Eu pequena e ela grande

24.3.10

Sempre tivemos uma relação complicada, eu e ela. Desde que éramos pequenas, que dizer, eu pequena e ela grande, ela sempre grande, sempre muito grande. Então eu olhava para ela com um ar de desprezo, com aquela cara de nojinho que fazemos sempre que vemos uma lesma gosmenta pelo chão. Nojo, repulsão, horror. Era isso que eu sentia por ela. Desculpem. É a verdade. Claro que a nossa história não vem de agora, nem de quando éramos pequenas (eu pequena e ela grande), vem do tempo que em nós ainda só éramos um subconsciente. Daquele tempo do qual só recordo uma pequena e concisa frase: “Hei, qualquer dia podes voar”, diziam-lhe. E eu ali, chorando e remoendo-me de inveja. Sempre sonhei em ser um pássaro.
Mas nasci mulher e, como todo o ser humano, lá tive de aprender a lidar com o absurdo da existência. E como, por mais que eu evitasse, disfarçasse, mascarasse, ela acabava sempre por aparecer, eu resolvia o problema na faca. Rasguei fotos, meti-me em lutas, bati, insultei e amuei. Eu não gostava dela. E ela, ai dela, nem sequer tinha direito a opinião.
E então agora, depois de uma vida controlando os danos, reparando os resíduos, mascarando o inevitável, ela está aqui, livre, leve e grande, cada vez maior, à vista de todos.
Hoje fiz o meu primeiro directo para a televisão, mas quem apareceu no ecrã não fui eu e o meu sotaque luso-brasileiro-italiano. Eu, e o meu cachecol roxo, presente do meu amigo das terras baixas.

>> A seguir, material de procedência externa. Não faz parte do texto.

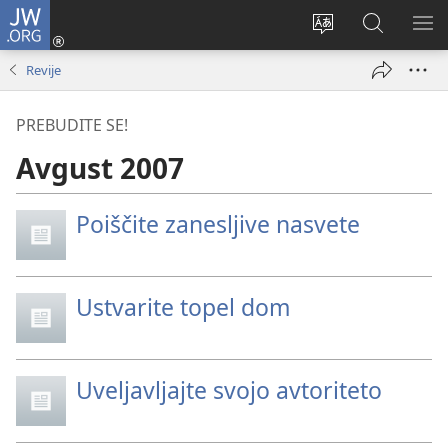
JW.ORG
Prijava
(odpre
Spremeni
Iskanje
PO
novo
jezik
po
ME
Revije
okno)
spletnega
JW.ORG
mesta
PREBUDITE SE!
Avgust 2007
Poiščite zanesljive nasvete
Ustvarite topel dom
Uveljavljajte svojo avtoriteto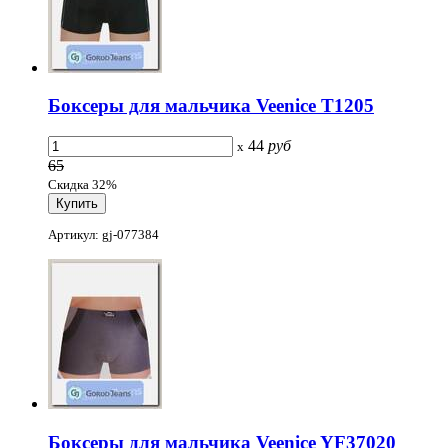
Боксеры для мальчика Veenice T1205
44
руб
x
65
Скидка 32%
Артикул: gj-077384
Боксеры для мальчика Veenice YF37020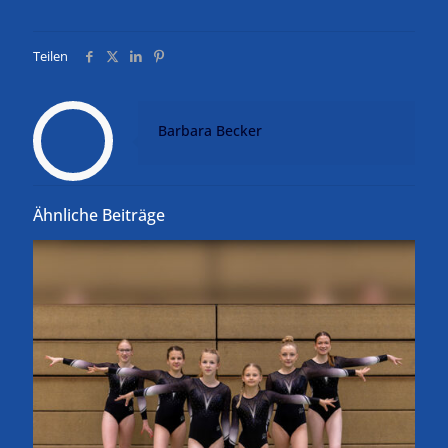
Teilen
Barbara Becker
Ähnliche Beiträge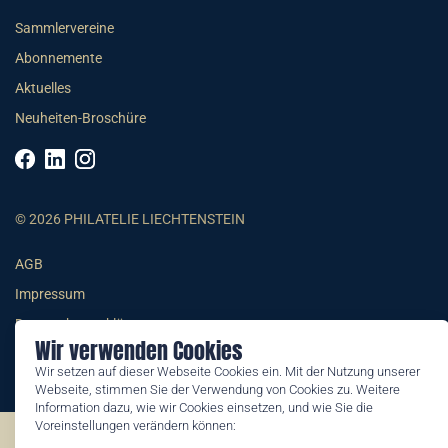
Sammlervereine
Abonnemente
Aktuelles
Neuheiten-Broschüre
© 2026 PHILATELIE LIECHTENSTEIN
AGB
Impressum
Datenschutzerklärung
Wir verwenden Cookies
Wir setzen auf dieser Webseite Cookies ein. Mit der Nutzung unserer
Webseite, stimmen Sie der Verwendung von Cookies zu. Weitere
Information dazu, wie wir Cookies einsetzen, und wie Sie die
Voreinstellungen verändern können:
©2026 by Philatelie Liechtenstein | All rights reserved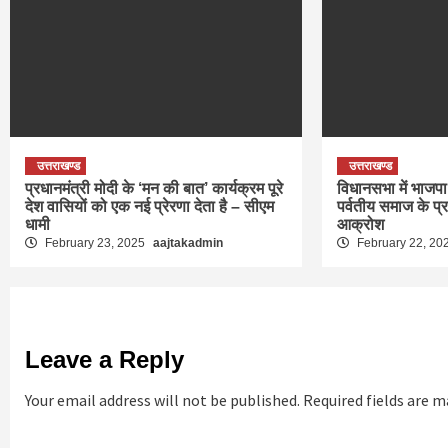
उत्तराखण्ड
उत्तराखण्ड
प्रधानमंत्री मोदी के ‘मन की बात’ कार्यक्रम पूरे
विधानसभा में भाजपा 
देश वासियों को एक नई प्रेरणा देता है – सीएम
पर्वतीय समाज के प्
धामी
आक्रोश
February 23, 2025
aajtakadmin
February 22, 20
Leave a Reply
Your email address will not be published.
Required fields are 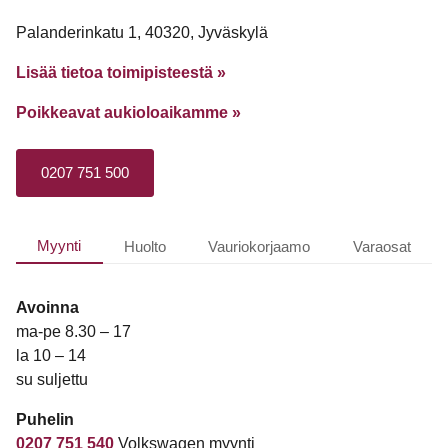
Palanderinkatu 1, 40320, Jyväskylä
Lisää tietoa toimipisteestä »
Poikkeavat aukioloaikamme
»
0207 751 500
Myynti
Huolto
Vauriokorjaamo
Varaosat
Avoinna
ma-pe 8.30 – 17
la 10 – 14
su suljettu
Puhelin
0207 751 540
Volkswagen myynti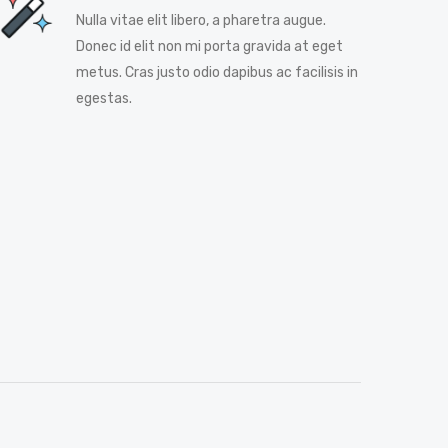
Nulla vitae elit libero, a pharetra augue.
Donec id elit non mi porta gravida at eget
metus. Cras justo odio dapibus ac facilisis in
egestas.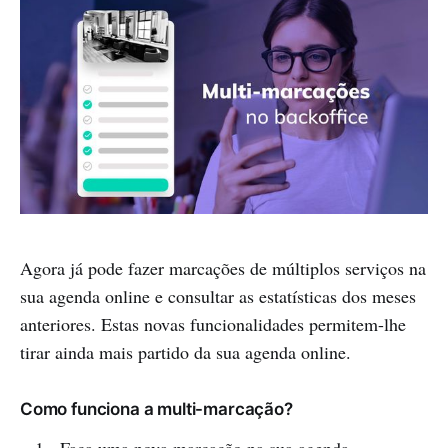
Agora já pode fazer marcações de múltiplos serviços na
sua agenda online e consultar as estatísticas dos meses
anteriores. Estas novas funcionalidades permitem-lhe
tirar ainda mais partido da sua agenda online.
Como funciona a multi-marcação?
Faça uma nova marcação na sua agenda,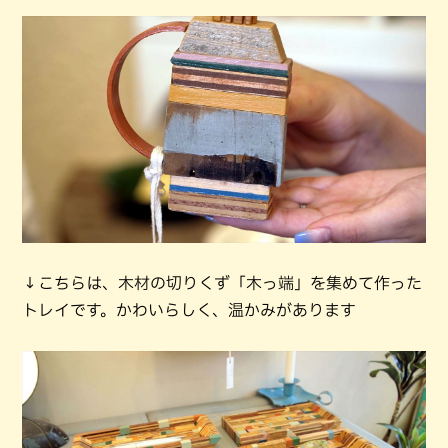
↓こちらは、木材の切りくず「木っ端」を集めて作った
トレイです。かわいらしく、温かみがあります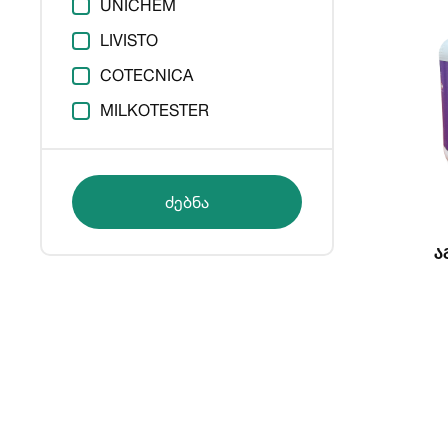
UNICHEM
LIVISTO
COTECNICA
MILKOTESTER
ძებნა
Ა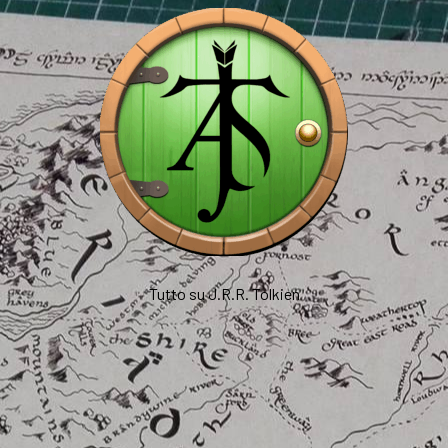
Tutto su J.R.R. Tolkien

Eu, e a minha informação precisa, o meu sorriso-de-dez-anos-de-aparelho. Eu e, sei lá, os meus olhos verdes. Não. Quem encheu o ecrã a todo o vapor, assinou a sua carta de emancipação e gritou de pulmão cheio “estou aqui!”, foi ela. Mais uma vez, ela.
Hoje a minha orelha de Dumbo foi a protagonista de um directo para a tv. O seu primeiro directo. Por favor, uma salva de palmas em sua homenagem.